DI: Elisabetta Mereu 1D
L’11 febbraio è stata la giornata internazionale delle donne e delle ragazze della scienza.
L’ONU l’ha istituita nel 2015 per spingere gli stati a combattere la differenza fra maschi e femmine nell’accesso agli studi e alle carriere scientifiche. Oggi la probabilità che una ragazza si laurei in materie scientifiche è circa il 18% contro il 37% dei maschi; inoltre meno del 30% delle persone impiegate nella ricerca scientifica sono donne e quelle che riescono sono sotto pagate e fanno meno carriera.
Questa differenza è dovuta principalmente a pregiudizi e stereotipi per cui le ragazze sarebbero meno portate dei maschi per le materie STEM (scienze, tecnologia, ingegneria e matematica): lo pensa ancora quasi la metà dei genitori italiani. In realtà non c’è niente di più falso, perché le donne in queste materie ottengono spesso risultati migliori all’università.

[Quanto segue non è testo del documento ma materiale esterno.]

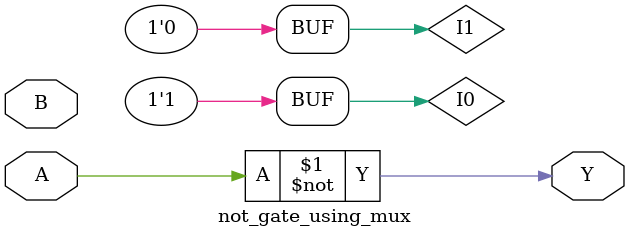
<source format=v>
module not_gate_using_mux (
    input wire A,
    input wire B,
    output wire Y
);
    wire I0;  
    wire I1; 
    assign I0 = 1'b1;
    assign I1 = 1'b0;
    assign Y = (~A & I0) | (A & I1);
endmodule

</source>
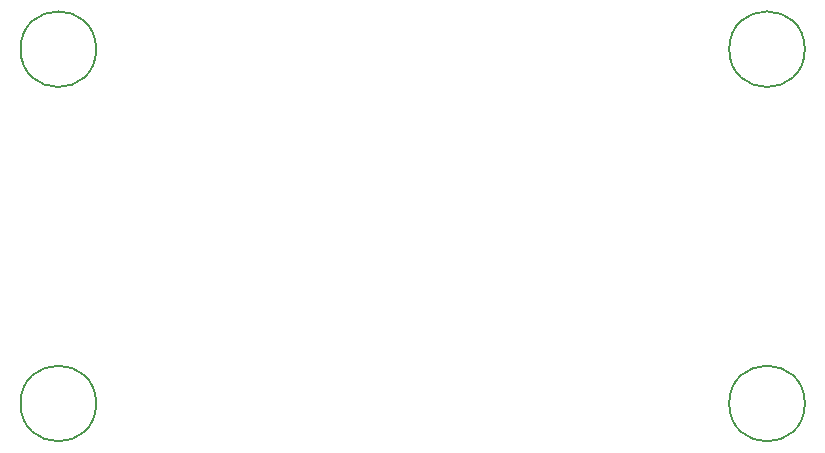
<source format=gbr>
%TF.GenerationSoftware,KiCad,Pcbnew,8.0.0*%
%TF.CreationDate,2024-03-11T16:38:21+11:00*%
%TF.ProjectId,split-flap-units,73706c69-742d-4666-9c61-702d756e6974,rev?*%
%TF.SameCoordinates,Original*%
%TF.FileFunction,Other,Comment*%
%FSLAX46Y46*%
G04 Gerber Fmt 4.6, Leading zero omitted, Abs format (unit mm)*
G04 Created by KiCad (PCBNEW 8.0.0) date 2024-03-11 16:38:21*
%MOMM*%
%LPD*%
G01*
G04 APERTURE LIST*
%ADD10C,0.150000*%
G04 APERTURE END LIST*
D10*
%TO.C,REF3*%
X112275000Y-123650000D02*
G75*
G02*
X105875000Y-123650000I-3200000J0D01*
G01*
X105875000Y-123650000D02*
G75*
G02*
X112275000Y-123650000I3200000J0D01*
G01*
%TO.C,REF4*%
X172275000Y-123650000D02*
G75*
G02*
X165875000Y-123650000I-3200000J0D01*
G01*
X165875000Y-123650000D02*
G75*
G02*
X172275000Y-123650000I3200000J0D01*
G01*
%TO.C,REF2*%
X172275000Y-93650000D02*
G75*
G02*
X165875000Y-93650000I-3200000J0D01*
G01*
X165875000Y-93650000D02*
G75*
G02*
X172275000Y-93650000I3200000J0D01*
G01*
%TO.C,REF1*%
X112275000Y-93650000D02*
G75*
G02*
X105875000Y-93650000I-3200000J0D01*
G01*
X105875000Y-93650000D02*
G75*
G02*
X112275000Y-93650000I3200000J0D01*
G01*
%TD*%
M02*

</source>
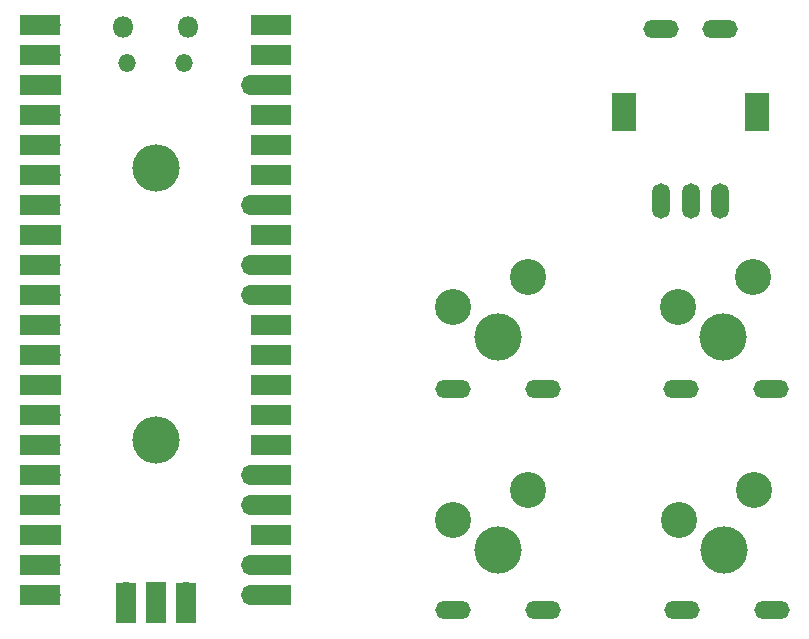
<source format=gbr>
%TF.GenerationSoftware,KiCad,Pcbnew,9.0.2*%
%TF.CreationDate,2025-07-05T11:42:38+02:00*%
%TF.ProjectId,test-stef_6_inter,74657374-2d73-4746-9566-5f365f696e74,rev?*%
%TF.SameCoordinates,Original*%
%TF.FileFunction,Soldermask,Top*%
%TF.FilePolarity,Negative*%
%FSLAX46Y46*%
G04 Gerber Fmt 4.6, Leading zero omitted, Abs format (unit mm)*
G04 Created by KiCad (PCBNEW 9.0.2) date 2025-07-05 11:42:38*
%MOMM*%
%LPD*%
G01*
G04 APERTURE LIST*
%ADD10C,3.050000*%
%ADD11C,4.000000*%
%ADD12O,1.800000X1.800000*%
%ADD13O,1.500000X1.500000*%
%ADD14O,4.000000X4.000000*%
%ADD15O,1.700000X1.700000*%
%ADD16R,3.500000X1.700000*%
%ADD17R,1.700000X1.700000*%
%ADD18O,3.400000X1.700000*%
%ADD19R,1.700000X3.500000*%
%ADD20O,3.000000X1.500000*%
%ADD21O,1.500000X3.000000*%
%ADD22R,2.000000X3.200000*%
G04 APERTURE END LIST*
D10*
%TO.C,SW5*%
X183777000Y-115040000D03*
D11*
X187587000Y-117580000D03*
D10*
X190127000Y-112500000D03*
%TD*%
%TO.C,SW1*%
X164650000Y-97000000D03*
D11*
X168460000Y-99540000D03*
D10*
X171000000Y-94460000D03*
%TD*%
D12*
%TO.C,U1*%
X136721000Y-73282000D03*
D13*
X137021000Y-76312000D03*
D14*
X139446000Y-85282000D03*
X139446000Y-108282000D03*
D13*
X141871000Y-76312000D03*
D12*
X142171000Y-73282000D03*
D15*
X130556000Y-73152000D03*
D16*
X129656000Y-73152000D03*
D15*
X130556000Y-75692000D03*
D16*
X129656000Y-75692000D03*
D17*
X130556000Y-78232000D03*
D16*
X129656000Y-78232000D03*
D15*
X130556000Y-80772000D03*
D16*
X129656000Y-80772000D03*
D15*
X130556000Y-83312000D03*
D16*
X129656000Y-83312000D03*
D15*
X130556000Y-85852000D03*
D16*
X129656000Y-85852000D03*
D15*
X130556000Y-88392000D03*
D16*
X129656000Y-88392000D03*
D17*
X130556000Y-90932000D03*
D16*
X129656000Y-90932000D03*
D15*
X130556000Y-93472000D03*
D16*
X129656000Y-93472000D03*
D15*
X130556000Y-96012000D03*
D16*
X129656000Y-96012000D03*
D15*
X130556000Y-98552000D03*
D16*
X129656000Y-98552000D03*
D15*
X130556000Y-101092000D03*
D16*
X129656000Y-101092000D03*
D17*
X130556000Y-103632000D03*
D16*
X129656000Y-103632000D03*
D15*
X130556000Y-106172000D03*
D16*
X129656000Y-106172000D03*
D15*
X130556000Y-108712000D03*
D16*
X129656000Y-108712000D03*
D15*
X130556000Y-111252000D03*
D16*
X129656000Y-111252000D03*
D15*
X130556000Y-113792000D03*
D16*
X129656000Y-113792000D03*
D17*
X130556000Y-116332000D03*
D16*
X129656000Y-116332000D03*
D15*
X130556000Y-118872000D03*
D16*
X129656000Y-118872000D03*
D15*
X130556000Y-121412000D03*
D16*
X129656000Y-121412000D03*
D18*
X148336000Y-121412000D03*
D16*
X149236000Y-121412000D03*
D18*
X148336000Y-118872000D03*
D16*
X149236000Y-118872000D03*
D17*
X148336000Y-116332000D03*
D16*
X149236000Y-116332000D03*
D18*
X148336000Y-113792000D03*
D16*
X149236000Y-113792000D03*
D18*
X148336000Y-111252000D03*
D16*
X149236000Y-111252000D03*
D15*
X148336000Y-108712000D03*
D16*
X149236000Y-108712000D03*
D15*
X148336000Y-106172000D03*
D16*
X149236000Y-106172000D03*
D17*
X148336000Y-103632000D03*
D16*
X149236000Y-103632000D03*
D15*
X148336000Y-101092000D03*
D16*
X149236000Y-101092000D03*
D15*
X148336000Y-98552000D03*
D16*
X149236000Y-98552000D03*
D18*
X148336000Y-96012000D03*
D16*
X149236000Y-96012000D03*
D18*
X148336000Y-93472000D03*
D16*
X149236000Y-93472000D03*
D17*
X148336000Y-90932000D03*
D16*
X149236000Y-90932000D03*
D18*
X148336000Y-88392000D03*
D16*
X149236000Y-88392000D03*
D15*
X148336000Y-85852000D03*
D16*
X149236000Y-85852000D03*
D15*
X148336000Y-83312000D03*
D16*
X149236000Y-83312000D03*
D15*
X148336000Y-80772000D03*
D16*
X149236000Y-80772000D03*
D18*
X148336000Y-78232000D03*
D16*
X149236000Y-78232000D03*
D15*
X148336000Y-75692000D03*
D16*
X149236000Y-75692000D03*
D15*
X148336000Y-73152000D03*
D16*
X149236000Y-73152000D03*
D15*
X136906000Y-121182000D03*
D19*
X136906000Y-122082000D03*
D17*
X139446000Y-121182000D03*
D19*
X139446000Y-122082000D03*
D15*
X141986000Y-121182000D03*
D19*
X141986000Y-122082000D03*
%TD*%
D20*
%TO.C,D5*%
X184031000Y-122660000D03*
X191651000Y-122660000D03*
%TD*%
%TO.C,D1*%
X164650000Y-103985000D03*
X172270000Y-103985000D03*
%TD*%
D10*
%TO.C,SW2*%
X183650000Y-97000000D03*
D11*
X187460000Y-99540000D03*
D10*
X190000000Y-94460000D03*
%TD*%
D21*
%TO.C,SW3*%
X182245000Y-88000000D03*
X187245000Y-88000000D03*
X184745000Y-88000000D03*
D22*
X179145000Y-80500000D03*
X190345000Y-80500000D03*
D20*
X187245000Y-73500000D03*
X182245000Y-73500000D03*
%TD*%
%TO.C,D4*%
X164650000Y-122660000D03*
X172270000Y-122660000D03*
%TD*%
%TO.C,D2*%
X183904000Y-103985000D03*
X191524000Y-103985000D03*
%TD*%
D10*
%TO.C,SW4*%
X164650000Y-115040000D03*
D11*
X168460000Y-117580000D03*
D10*
X171000000Y-112500000D03*
%TD*%
M02*

</source>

Un tema sottolineato da tutti è l’importanza di far conoscere le storie delle scienziate coraggiose che, con il loro esempio hanno fatto la storia, come Marie Curie, Rita Levi Montalcini, Margherita Hack e tante altre.
Tra tutte io vorrei raccontare la storia di Susan Joselyn Bell Burnell.
Nel 1967, quando era solo una ricercatrice all’università di Cambridge, fece una delle scoperte più importanti della fisica del XX secolo: un tipo di stella di neutroni, la radio pulsar (si tratta del residuo estremamente denso di una stella esplosa che emette onde radio). Il suo supervisore pensava che fosse solo un’interferenza, ma lei continuò le sue analisi con tenacia per dimostrare la sua teoria.
Nel 1968 la sua scoperta fu pubblicata; l’Accademia Svedese delle Scienze, però, nel 1974 conferisce il Nobel al suo supervisore, prof Antony Hewish. In quel periodo lei aveva appena avuto un figlio e cercava di conciliare gli impegni familiari con quelli di ricerca. Come dichiarò lei stessa “aveva provato sulla sua pelle che gli uomini vincono i premi e le giovani donne badano ai bambini”.
Nonostante tutto Susan non si è mai arresa, ha continuato le sue ricerche in altri settori dell’astrofisica, e dopo quella triste esperienza, ha vinto molti altri premi. In particolare, nel 2007 è stata nominata “dame” dell’ordine dell’impero britannico dalla Regina Elisabetta II e nel 2018 si è aggiudicata lo Speciale Breakthrough prize 2018 per la Fisica Fondamentale, il più ricco riconoscimento per la ricerca scientifica ( circa 3 milioni di euro); è stata premiata per i meriti scientifici ma anche per essersi incessantemente battuta, in questi decenni, contro le discriminazioni in ambito accademico che per prima aveva subito: la stessa causa per quale ha deciso di investire il denaro ricevuto.
La storia di Susan può essere un esempio e un incoraggiamento per tutte le ragazze: non siamo solo principesse…possiamo fare le scienziate!